There are two, understandable, reasons why we have given into the temptation to provide children with purely entertaining stories that are too clothed in safety to be genuinely illuminating about loss. First, themes of loss and grief feel too dark to belong in children’s stories. But this is a disservice to authors and illustrators of children’s stories, whose very genius is to encode in whimsical rhymes and transfixing colours and shapes a toolkit for exploring almost all other aspects of what it is to be a little human. They can handle grief too. Also, I am not proselytizing that parents must read their children more stories with unhappy endings or make them watch more sad films. Rather, there should be more options with unhappy endings available, so that a parent has these at hand to supplement their own guidance.

Second, it is tempting to view loss and grief as a rude interruption into our otherwise ordinary lives. This is a mistake. You need not go so far as to embrace the Buddhist mantra that life is suffering to realise the inevitability of experiencing emotional turmoil and agony at some point in our lives. Indeed, the periods in our lives where we—or someone we love—is not going through hardship are the rare periods. And yet, despite claiming that we want children’s stories to gently introduce them to the wide world, we are woefully negligent of our responsibility to provide stories that may help prepare children to deal with adversity.

Before going overseas for a holiday, you might do some background reading to prime yourself and enhance the pleasure of anticipation. You might plan where you want to go, what activities you want to do, and take note of what tourist-traps to avoid. Analogously, as children commence the journey that is life, a little background reading can help them to navigate grief and avoid its pitfalls.

It can feel clumsy and awkward to bring children along to a funeral, even more so than bringing a baby on a plane. But as a society, we seem to recognise how essential it is to children to the funerals of estranged cousins because children are—although it feels harsh to admit—suitably removed from the loss to not be overcome with grief while still recognising the grief in people they know. Going to a funeral as a child provides vital instruction on how to handle grief. For precisely the same reasons that we take children to the funerals of our estranged cousins, there ought to be more children’s stories with unhappy endings. Children’s stories with unhappy endings present a gentler introduction to grief than a real funeral, simulating personal unhappiness and offering children insights into how to deal with emotions.

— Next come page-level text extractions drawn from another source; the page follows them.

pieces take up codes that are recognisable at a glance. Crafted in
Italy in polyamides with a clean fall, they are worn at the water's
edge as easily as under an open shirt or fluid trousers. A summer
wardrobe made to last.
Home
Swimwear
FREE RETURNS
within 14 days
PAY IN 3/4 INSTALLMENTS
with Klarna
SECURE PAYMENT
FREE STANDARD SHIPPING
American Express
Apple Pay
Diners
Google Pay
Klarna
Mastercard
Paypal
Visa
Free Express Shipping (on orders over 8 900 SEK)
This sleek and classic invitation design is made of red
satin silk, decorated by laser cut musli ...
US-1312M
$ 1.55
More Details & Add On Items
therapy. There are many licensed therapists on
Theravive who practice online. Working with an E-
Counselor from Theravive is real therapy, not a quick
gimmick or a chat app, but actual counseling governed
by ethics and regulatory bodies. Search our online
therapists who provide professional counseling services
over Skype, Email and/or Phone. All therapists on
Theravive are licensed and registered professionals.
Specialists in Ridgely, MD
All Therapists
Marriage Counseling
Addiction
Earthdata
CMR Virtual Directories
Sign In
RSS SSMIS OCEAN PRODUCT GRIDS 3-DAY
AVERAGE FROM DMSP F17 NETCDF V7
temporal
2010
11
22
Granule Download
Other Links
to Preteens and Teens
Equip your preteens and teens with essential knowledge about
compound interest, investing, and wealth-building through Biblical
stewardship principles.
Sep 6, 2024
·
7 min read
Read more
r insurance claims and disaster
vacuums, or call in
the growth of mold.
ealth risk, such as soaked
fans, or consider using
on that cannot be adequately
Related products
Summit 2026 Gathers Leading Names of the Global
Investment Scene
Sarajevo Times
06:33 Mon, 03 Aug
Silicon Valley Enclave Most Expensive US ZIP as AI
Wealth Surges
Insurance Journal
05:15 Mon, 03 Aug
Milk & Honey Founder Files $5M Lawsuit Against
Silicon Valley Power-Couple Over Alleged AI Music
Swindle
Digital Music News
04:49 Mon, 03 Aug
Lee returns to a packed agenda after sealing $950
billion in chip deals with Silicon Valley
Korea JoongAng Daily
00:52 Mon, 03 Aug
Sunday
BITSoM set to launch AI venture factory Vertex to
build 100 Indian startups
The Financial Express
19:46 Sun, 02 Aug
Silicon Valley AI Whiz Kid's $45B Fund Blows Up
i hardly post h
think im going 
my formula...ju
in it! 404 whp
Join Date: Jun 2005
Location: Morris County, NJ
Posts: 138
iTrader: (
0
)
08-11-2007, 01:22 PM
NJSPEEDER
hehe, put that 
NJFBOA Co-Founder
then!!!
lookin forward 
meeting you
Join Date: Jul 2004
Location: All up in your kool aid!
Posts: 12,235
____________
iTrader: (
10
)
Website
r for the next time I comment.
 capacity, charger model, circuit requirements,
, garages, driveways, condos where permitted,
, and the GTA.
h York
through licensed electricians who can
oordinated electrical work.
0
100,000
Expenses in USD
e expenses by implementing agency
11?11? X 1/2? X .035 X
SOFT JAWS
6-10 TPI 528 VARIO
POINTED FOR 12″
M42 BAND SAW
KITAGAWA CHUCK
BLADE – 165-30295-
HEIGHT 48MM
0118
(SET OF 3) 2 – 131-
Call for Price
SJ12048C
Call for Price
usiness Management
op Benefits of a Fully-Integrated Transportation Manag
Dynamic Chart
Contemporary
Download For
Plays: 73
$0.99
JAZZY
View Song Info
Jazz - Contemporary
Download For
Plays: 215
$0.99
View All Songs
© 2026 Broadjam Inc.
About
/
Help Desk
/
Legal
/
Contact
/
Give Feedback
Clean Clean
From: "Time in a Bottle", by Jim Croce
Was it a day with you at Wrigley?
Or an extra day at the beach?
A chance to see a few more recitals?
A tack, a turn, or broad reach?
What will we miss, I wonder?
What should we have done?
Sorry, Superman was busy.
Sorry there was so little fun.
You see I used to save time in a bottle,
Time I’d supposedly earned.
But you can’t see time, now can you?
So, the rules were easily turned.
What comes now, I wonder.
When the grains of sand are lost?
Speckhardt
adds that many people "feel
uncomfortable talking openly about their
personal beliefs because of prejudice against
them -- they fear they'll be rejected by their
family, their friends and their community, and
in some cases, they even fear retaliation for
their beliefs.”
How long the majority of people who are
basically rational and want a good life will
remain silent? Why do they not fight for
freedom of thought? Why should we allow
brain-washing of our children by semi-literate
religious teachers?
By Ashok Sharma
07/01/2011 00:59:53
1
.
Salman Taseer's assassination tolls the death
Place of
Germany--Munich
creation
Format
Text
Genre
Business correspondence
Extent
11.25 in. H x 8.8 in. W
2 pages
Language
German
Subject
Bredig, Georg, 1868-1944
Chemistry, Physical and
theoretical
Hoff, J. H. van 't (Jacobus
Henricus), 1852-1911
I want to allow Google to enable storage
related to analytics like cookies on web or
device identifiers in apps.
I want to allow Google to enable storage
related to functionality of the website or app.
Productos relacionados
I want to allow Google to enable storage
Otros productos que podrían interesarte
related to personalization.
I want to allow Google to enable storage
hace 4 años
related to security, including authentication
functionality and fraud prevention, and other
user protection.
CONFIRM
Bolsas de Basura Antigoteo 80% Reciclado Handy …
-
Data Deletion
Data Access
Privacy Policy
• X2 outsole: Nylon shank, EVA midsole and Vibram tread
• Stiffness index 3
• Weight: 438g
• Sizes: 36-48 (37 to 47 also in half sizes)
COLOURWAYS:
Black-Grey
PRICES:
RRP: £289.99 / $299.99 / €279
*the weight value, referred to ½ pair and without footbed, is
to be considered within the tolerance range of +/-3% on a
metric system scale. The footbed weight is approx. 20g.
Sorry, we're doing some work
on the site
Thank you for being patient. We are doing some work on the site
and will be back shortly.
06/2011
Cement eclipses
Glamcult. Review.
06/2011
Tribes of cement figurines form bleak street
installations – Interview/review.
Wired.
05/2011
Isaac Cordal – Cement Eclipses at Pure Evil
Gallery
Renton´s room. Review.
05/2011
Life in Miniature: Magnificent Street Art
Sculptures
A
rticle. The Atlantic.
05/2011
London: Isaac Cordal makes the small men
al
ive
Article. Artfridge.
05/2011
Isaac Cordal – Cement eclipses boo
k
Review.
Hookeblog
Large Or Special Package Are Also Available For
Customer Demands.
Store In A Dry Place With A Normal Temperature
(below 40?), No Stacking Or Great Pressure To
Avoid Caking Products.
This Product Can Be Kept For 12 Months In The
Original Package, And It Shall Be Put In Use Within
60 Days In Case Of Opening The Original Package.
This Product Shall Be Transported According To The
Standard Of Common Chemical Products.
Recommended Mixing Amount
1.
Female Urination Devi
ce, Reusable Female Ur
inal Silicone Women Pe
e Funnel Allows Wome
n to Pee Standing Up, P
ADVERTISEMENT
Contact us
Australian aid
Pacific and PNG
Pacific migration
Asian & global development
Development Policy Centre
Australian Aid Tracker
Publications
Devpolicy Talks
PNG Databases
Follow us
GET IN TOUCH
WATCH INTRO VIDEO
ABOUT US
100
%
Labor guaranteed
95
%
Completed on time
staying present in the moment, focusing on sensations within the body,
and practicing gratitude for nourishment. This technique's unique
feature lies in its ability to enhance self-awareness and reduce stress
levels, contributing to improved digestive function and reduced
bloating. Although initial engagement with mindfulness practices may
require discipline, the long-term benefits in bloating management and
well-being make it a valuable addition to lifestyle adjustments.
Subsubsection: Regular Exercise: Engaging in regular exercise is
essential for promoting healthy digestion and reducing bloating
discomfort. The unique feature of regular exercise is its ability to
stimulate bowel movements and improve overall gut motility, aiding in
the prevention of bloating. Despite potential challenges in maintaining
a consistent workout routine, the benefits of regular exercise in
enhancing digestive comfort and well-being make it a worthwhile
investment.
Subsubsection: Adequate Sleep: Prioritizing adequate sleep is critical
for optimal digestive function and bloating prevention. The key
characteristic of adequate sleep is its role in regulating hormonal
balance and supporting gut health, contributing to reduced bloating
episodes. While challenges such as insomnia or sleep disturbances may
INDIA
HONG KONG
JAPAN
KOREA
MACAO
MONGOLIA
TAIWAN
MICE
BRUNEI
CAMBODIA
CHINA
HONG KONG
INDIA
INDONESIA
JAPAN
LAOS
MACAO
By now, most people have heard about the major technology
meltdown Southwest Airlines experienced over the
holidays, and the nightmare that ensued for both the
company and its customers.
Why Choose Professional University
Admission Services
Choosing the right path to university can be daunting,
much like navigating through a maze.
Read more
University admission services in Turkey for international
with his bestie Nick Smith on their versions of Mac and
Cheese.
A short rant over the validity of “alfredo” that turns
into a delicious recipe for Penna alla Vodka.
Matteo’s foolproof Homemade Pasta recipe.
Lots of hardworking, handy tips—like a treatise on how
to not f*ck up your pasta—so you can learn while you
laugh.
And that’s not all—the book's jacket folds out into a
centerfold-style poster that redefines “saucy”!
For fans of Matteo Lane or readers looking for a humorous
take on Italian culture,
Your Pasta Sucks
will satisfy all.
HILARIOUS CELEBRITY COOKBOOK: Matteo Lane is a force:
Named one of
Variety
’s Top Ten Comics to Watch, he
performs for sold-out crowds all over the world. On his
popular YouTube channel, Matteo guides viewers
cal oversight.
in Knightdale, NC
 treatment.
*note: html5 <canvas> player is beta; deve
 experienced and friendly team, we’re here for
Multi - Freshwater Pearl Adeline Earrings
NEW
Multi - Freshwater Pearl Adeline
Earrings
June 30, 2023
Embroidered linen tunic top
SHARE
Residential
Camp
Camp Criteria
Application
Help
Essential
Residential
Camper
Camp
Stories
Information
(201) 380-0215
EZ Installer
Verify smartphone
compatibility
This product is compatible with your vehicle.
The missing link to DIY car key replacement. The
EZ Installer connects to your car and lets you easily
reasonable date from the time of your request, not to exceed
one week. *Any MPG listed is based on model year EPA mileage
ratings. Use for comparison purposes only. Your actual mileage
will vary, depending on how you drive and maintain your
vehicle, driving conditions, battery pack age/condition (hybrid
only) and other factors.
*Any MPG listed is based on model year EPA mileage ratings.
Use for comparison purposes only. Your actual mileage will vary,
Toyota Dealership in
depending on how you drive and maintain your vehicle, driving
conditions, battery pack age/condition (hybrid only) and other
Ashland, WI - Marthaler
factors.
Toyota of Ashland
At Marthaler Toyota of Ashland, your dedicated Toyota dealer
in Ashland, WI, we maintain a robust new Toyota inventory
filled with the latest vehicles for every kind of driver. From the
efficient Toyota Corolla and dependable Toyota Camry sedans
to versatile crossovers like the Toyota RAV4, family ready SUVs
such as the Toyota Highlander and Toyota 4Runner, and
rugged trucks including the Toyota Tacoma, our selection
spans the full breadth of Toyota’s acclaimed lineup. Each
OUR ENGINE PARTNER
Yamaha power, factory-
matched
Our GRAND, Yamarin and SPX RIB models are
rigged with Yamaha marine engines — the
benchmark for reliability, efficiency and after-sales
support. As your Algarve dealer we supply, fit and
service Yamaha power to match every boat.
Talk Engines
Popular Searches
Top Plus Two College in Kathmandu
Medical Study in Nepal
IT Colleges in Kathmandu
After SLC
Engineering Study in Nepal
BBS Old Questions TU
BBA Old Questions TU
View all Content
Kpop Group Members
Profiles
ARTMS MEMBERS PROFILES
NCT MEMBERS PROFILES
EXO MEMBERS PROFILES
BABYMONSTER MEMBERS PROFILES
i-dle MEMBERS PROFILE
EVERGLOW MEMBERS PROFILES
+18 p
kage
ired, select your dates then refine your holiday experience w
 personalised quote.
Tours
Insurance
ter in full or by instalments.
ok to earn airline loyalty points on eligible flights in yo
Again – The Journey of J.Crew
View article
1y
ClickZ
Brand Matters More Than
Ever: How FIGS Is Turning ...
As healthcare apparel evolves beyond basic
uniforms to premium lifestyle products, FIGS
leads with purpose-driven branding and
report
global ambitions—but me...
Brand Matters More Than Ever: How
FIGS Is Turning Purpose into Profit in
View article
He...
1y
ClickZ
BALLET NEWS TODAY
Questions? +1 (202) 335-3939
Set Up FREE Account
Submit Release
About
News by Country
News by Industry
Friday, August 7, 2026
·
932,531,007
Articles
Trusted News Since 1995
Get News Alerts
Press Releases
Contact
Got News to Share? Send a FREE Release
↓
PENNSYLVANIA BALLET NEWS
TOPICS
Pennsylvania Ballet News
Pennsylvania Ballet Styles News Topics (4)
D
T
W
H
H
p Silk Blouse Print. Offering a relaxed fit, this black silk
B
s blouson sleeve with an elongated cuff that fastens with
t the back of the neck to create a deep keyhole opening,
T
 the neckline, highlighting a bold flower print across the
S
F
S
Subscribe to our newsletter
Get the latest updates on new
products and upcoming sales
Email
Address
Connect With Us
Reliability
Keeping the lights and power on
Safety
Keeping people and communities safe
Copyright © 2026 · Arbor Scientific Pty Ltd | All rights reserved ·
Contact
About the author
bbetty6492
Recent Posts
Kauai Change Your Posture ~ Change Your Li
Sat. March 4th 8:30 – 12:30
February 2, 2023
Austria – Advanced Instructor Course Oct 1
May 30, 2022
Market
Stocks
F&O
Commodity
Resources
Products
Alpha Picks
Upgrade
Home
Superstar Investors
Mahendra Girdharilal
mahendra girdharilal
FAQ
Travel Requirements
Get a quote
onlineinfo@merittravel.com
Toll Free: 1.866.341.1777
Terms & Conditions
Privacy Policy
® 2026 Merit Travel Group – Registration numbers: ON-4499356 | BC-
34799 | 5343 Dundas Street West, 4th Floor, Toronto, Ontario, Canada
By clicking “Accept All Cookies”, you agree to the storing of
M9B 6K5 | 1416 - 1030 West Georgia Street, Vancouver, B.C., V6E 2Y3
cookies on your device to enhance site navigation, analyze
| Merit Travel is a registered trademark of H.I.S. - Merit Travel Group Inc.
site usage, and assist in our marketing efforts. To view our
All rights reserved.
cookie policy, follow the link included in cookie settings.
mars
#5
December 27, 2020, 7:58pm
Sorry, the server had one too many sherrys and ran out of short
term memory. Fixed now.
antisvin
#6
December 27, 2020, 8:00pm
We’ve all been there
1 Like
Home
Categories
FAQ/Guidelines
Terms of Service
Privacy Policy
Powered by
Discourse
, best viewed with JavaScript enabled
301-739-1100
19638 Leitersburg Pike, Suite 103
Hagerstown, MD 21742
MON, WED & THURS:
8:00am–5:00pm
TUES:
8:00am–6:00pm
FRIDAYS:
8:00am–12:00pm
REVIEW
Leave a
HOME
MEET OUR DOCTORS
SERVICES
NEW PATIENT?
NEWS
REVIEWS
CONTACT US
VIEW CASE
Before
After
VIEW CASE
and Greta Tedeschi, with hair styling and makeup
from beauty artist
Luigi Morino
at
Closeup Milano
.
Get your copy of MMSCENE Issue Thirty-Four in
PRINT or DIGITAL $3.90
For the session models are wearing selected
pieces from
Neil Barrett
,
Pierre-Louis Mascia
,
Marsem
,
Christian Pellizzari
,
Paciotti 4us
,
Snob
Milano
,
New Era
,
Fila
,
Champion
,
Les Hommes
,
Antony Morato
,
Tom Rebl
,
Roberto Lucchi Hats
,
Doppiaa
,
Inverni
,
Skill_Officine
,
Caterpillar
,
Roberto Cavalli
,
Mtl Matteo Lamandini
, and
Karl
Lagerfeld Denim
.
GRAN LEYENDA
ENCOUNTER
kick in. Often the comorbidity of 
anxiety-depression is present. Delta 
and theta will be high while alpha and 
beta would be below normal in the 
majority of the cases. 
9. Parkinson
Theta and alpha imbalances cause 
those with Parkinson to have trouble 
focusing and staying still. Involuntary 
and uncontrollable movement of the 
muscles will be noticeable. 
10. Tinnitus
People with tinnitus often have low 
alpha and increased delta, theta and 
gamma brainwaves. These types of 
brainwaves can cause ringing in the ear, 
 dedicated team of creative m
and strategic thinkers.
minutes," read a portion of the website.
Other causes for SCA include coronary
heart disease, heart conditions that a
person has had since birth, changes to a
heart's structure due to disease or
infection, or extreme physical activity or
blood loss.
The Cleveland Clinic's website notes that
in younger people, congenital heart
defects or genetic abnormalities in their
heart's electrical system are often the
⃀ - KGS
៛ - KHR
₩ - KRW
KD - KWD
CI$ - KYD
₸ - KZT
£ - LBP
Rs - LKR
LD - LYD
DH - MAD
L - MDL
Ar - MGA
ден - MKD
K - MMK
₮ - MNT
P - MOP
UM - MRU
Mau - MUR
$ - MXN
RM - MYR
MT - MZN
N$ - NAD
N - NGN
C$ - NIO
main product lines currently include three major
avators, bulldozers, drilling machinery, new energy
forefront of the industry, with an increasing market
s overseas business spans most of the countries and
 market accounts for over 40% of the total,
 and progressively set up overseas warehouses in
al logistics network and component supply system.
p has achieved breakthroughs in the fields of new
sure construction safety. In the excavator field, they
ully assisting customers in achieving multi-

Disney’s Inside Out wonderfully illustrated how children’s movies could serve a therapeutic role, educating children about how humans experience emotions such as grief. We don’t need more Inside Outs. We need stories about how Little Red Riding Hood processed the murder of her grandmother. We need stories about how Cinderella moved on after Prince Charming failed to track her down. We need stories about how, at the end of high school, we do not need to take comfort in the false sense of security that we will be reunited with the people we love. Letting people go while simultaneously believing you will end up back together is not letting them go; it is cruel. And it is a cruel thing for The Kissing Booth 3 to propagate. The The Kissing Booth 3 squandered an opportunity to console teenagers, on the cusp of entering “the real world”, that friends come and go and grow apart—and that’s okay. And that you can leave a romantic partner in a healthy way, without secretly harbouring the belief that you are soulmates.